At home I say I’ve got a migraine and go straight to bed, but Ted can’t leave me alone. He brings a tray and an Extra Strength Tylenol and he says, “You have to eat something” and “Come on, now. Take this. You’ll feel better.” Very sweet but I know it’s not ever going to be enough. “I need a vacation,” I say, and he says, “Okay. We’ll go someplace,” but I know his idea of a vacation is we go someplace where there’s a golf course. Maybe Myrtle Beach, someplace warm and made for vacationers, but what I mean is that I need to get out of here, go someplace new and maybe find a job and an apartment. It would be the first time I ever had a place that would be all mine, but I can’t say any of that to him ever. “No,” I say. “No what?” he says. “No, not what you think,” I say. “Now let me sleep. I’m not hungry.” His bringing me food spoiled my appetite and I turn over and think about Roy kissing me and I can’t stop thinking what having him inside me would be like. We’re going to do it the next time we see each other. I know we will.

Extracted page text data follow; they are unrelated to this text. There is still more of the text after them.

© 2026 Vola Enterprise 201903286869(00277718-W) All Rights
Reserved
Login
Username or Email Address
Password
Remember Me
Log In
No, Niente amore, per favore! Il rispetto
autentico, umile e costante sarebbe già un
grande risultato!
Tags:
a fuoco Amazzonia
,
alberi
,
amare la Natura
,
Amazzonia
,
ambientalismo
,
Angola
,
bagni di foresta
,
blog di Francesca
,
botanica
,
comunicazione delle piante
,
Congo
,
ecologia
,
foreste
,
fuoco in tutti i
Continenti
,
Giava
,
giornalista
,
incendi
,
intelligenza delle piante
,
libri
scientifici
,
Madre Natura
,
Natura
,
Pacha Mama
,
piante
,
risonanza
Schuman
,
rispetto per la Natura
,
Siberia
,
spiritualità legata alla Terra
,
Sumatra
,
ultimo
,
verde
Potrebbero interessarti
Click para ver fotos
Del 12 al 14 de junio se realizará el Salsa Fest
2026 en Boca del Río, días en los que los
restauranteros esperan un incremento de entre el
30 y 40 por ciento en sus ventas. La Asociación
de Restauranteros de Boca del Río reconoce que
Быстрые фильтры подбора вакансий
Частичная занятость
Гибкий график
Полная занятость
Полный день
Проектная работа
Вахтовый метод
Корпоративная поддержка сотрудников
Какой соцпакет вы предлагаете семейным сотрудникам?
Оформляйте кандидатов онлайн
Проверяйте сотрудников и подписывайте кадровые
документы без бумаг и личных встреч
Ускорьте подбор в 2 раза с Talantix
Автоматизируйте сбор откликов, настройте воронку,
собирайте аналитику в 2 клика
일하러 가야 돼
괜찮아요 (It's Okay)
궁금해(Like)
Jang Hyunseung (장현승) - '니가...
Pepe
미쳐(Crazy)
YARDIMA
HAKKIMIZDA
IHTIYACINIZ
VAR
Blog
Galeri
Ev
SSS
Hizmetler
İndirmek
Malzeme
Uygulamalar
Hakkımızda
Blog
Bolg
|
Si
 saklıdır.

And we do. We’re closing up the shop and we’ve been kind of quiet the whole shift, but we keep finding ways to touch and look at each other, like, with both the question and the answer decided in our eyes, and then he’s locking the front door, not asking if I want a ride home but locking the front door and turning the lights out and turning all the fans off. It’s August 19th, and I know everything is going to change now. I’ve made up my mind. The air conditioner is quiet for a change, all pooped out, and I can hear myself think. “We’ll have to spring for a new air conditioner,” he said just to have something to say as he came into the back room where I was waiting for him, and we fell into each other like we both know that’s where we wanted to be all day and now his hand went up the back of my T-shirt and unhooked my bra and I was working his belt buckle loose. I straddled his lap on the floor and he took his time. I was the only thing he saw and felt and that’s the way it was each time after that, and he was leaving Dori. We’d both get jobs at Costco. He knew a guy there who could make it happen. “Goodbye to this freaking shop,” he’d say, but none of that ever happened and I could see what a jerk I was. He’d never leave Dori because he was too weak after you peeled away all the talk and all the reckless fun. I didn’t pretend I understood like a nice little girl, but I understand alright. Don’t you worry about that. So that’s why I’m on this bus now. I have a cousin in Albuquerque who said I could sleep on her couch until I get set up there. I’ve never been to Albuquerque. I’ve never been anywhere. I’ve never done anything, but I’m taking this bus anyway and I don’t care. I’m doing this. I’m going there.